* INPUT DATA:
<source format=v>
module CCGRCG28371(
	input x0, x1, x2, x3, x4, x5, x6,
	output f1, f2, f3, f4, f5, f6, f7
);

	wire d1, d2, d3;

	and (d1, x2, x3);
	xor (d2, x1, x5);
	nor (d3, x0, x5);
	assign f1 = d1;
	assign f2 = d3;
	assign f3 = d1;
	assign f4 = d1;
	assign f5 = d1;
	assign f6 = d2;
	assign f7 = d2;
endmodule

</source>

--

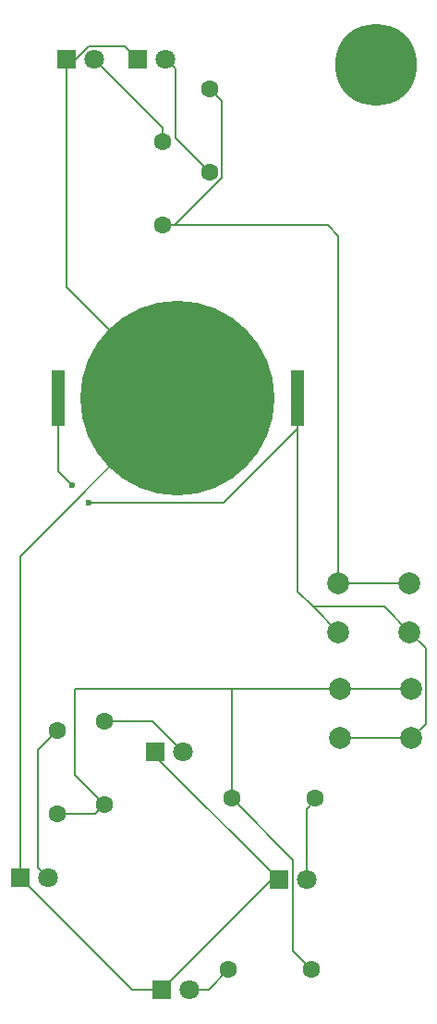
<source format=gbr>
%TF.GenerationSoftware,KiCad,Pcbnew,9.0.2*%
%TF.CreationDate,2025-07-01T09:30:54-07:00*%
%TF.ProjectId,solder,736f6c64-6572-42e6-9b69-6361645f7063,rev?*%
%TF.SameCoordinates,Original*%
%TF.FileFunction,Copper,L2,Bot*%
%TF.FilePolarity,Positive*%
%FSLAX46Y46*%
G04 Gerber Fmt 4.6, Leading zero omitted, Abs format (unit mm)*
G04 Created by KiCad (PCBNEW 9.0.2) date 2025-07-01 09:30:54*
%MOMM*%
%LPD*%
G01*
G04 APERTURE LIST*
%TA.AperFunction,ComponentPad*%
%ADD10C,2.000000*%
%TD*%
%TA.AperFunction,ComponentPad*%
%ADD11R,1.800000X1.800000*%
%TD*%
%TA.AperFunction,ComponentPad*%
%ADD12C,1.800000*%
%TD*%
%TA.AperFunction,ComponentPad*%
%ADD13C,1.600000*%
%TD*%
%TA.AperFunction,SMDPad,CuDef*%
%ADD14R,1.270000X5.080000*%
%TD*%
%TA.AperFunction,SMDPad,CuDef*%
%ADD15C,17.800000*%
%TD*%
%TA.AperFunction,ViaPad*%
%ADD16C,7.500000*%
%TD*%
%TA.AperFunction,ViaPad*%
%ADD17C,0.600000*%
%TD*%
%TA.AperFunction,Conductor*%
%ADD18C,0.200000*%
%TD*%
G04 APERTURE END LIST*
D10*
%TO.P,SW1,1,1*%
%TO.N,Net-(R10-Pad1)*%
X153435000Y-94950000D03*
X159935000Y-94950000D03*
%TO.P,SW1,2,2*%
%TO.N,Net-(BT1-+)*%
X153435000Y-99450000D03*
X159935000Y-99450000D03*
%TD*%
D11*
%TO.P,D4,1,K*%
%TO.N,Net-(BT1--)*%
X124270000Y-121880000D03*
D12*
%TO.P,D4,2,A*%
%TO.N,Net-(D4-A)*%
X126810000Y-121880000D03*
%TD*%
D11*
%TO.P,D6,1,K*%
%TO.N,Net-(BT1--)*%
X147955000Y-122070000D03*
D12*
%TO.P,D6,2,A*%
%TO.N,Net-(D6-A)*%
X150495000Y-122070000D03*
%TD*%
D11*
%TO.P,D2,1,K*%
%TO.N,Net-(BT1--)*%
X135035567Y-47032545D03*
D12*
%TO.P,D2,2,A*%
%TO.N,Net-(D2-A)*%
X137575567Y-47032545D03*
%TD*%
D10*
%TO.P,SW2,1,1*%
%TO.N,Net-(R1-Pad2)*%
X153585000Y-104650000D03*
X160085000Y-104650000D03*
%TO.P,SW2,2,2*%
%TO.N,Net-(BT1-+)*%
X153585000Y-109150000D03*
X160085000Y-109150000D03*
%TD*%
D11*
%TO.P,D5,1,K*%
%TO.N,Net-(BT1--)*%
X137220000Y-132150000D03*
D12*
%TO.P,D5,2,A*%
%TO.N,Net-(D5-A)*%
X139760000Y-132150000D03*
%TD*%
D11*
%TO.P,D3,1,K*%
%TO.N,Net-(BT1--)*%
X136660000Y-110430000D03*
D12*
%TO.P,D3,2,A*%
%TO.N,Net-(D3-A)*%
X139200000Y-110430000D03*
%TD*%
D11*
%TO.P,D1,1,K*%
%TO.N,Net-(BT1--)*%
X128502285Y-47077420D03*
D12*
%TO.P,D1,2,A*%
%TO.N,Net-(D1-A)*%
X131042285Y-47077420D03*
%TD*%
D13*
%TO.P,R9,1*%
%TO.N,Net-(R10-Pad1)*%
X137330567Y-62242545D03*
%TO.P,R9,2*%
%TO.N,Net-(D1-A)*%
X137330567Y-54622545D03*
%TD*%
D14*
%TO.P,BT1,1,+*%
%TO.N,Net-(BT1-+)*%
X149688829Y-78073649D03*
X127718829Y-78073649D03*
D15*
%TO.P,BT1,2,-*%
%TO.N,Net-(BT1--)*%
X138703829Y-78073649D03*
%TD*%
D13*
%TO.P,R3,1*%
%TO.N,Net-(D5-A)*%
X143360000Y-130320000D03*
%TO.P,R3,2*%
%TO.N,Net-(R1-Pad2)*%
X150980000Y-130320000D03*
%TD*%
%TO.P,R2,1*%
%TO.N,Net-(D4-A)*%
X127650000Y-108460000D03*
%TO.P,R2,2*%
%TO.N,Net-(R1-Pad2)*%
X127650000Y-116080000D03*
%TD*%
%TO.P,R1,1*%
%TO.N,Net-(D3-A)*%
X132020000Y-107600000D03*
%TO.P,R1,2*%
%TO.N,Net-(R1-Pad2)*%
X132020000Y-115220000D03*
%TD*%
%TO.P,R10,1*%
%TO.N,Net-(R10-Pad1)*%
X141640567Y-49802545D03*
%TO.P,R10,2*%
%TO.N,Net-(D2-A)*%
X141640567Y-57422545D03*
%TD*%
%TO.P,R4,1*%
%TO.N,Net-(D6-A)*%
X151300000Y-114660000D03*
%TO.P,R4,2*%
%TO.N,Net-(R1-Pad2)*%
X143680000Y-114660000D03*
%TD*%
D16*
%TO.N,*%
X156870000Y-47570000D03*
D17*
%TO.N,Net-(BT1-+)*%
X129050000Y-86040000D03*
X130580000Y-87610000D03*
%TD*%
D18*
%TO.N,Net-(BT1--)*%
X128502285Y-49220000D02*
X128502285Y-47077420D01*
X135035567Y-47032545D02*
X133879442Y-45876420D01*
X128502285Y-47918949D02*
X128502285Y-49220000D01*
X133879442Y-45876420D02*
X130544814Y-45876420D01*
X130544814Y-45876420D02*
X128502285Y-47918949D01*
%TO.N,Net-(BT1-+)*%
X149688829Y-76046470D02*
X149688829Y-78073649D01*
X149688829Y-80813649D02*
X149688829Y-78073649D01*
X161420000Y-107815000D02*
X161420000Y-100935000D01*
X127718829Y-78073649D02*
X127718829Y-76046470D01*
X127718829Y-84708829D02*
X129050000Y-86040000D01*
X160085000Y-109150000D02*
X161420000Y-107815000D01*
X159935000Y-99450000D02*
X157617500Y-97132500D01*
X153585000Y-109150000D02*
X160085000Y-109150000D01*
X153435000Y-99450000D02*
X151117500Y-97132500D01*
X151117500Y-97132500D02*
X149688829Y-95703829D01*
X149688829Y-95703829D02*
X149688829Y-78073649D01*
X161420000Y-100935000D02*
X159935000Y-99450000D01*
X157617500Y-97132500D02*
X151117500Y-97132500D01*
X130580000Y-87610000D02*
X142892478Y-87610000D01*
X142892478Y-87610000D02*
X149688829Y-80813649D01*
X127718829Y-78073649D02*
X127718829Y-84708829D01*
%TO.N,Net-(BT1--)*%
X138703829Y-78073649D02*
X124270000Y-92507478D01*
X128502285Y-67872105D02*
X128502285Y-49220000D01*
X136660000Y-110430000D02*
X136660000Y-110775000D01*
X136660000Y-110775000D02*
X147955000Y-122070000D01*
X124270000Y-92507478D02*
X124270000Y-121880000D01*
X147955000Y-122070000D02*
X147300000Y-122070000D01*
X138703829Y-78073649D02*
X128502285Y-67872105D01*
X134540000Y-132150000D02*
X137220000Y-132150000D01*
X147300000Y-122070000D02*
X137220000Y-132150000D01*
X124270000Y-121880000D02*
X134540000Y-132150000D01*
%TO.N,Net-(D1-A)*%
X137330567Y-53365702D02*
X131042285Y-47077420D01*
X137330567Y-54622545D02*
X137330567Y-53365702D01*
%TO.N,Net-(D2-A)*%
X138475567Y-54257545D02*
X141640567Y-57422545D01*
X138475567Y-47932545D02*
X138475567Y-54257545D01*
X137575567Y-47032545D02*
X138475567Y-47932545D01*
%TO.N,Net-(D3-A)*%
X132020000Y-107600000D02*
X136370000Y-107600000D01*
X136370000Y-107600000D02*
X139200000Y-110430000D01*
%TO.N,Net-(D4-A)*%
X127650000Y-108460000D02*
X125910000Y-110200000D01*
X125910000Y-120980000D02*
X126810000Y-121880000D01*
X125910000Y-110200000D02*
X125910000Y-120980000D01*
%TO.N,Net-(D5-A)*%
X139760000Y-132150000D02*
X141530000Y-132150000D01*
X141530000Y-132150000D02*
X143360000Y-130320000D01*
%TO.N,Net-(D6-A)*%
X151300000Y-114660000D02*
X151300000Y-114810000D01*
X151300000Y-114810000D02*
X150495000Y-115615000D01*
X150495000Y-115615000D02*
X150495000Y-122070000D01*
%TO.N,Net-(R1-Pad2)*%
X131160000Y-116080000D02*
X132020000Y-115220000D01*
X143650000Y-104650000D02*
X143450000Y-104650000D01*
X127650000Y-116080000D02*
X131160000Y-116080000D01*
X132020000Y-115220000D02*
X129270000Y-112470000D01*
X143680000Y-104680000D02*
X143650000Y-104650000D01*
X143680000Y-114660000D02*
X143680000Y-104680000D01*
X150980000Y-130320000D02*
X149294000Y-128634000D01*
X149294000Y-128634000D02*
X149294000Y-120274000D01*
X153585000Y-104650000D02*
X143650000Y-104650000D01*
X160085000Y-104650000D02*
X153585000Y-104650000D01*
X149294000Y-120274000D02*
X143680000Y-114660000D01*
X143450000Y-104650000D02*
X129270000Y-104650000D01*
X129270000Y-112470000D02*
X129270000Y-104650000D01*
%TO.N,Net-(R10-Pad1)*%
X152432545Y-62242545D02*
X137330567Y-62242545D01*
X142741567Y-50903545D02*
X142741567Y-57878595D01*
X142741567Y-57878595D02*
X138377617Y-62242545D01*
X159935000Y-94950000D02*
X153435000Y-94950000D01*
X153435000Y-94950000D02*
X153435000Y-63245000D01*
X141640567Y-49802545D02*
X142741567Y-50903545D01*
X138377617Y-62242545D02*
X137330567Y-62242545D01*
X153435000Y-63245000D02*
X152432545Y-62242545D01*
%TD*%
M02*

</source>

* ACTIVITY: From the material above, retype precisely the lines between the line holding "X150495000Y-122070000D01*" and the line holding "X160085000Y-104650000D02*", inclusive, and nothing beyond them.

* SOLUTION TO THE EXERCISE:
X150495000Y-122070000D01*
%TO.N,Net-(R1-Pad2)*%
X131160000Y-116080000D02*
X132020000Y-115220000D01*
X143650000Y-104650000D02*
X143450000Y-104650000D01*
X127650000Y-116080000D02*
X131160000Y-116080000D01*
X132020000Y-115220000D02*
X129270000Y-112470000D01*
X143680000Y-104680000D02*
X143650000Y-104650000D01*
X143680000Y-114660000D02*
X143680000Y-104680000D01*
X150980000Y-130320000D02*
X149294000Y-128634000D01*
X149294000Y-128634000D02*
X149294000Y-120274000D01*
X153585000Y-104650000D02*
X143650000Y-104650000D01*
X160085000Y-104650000D02*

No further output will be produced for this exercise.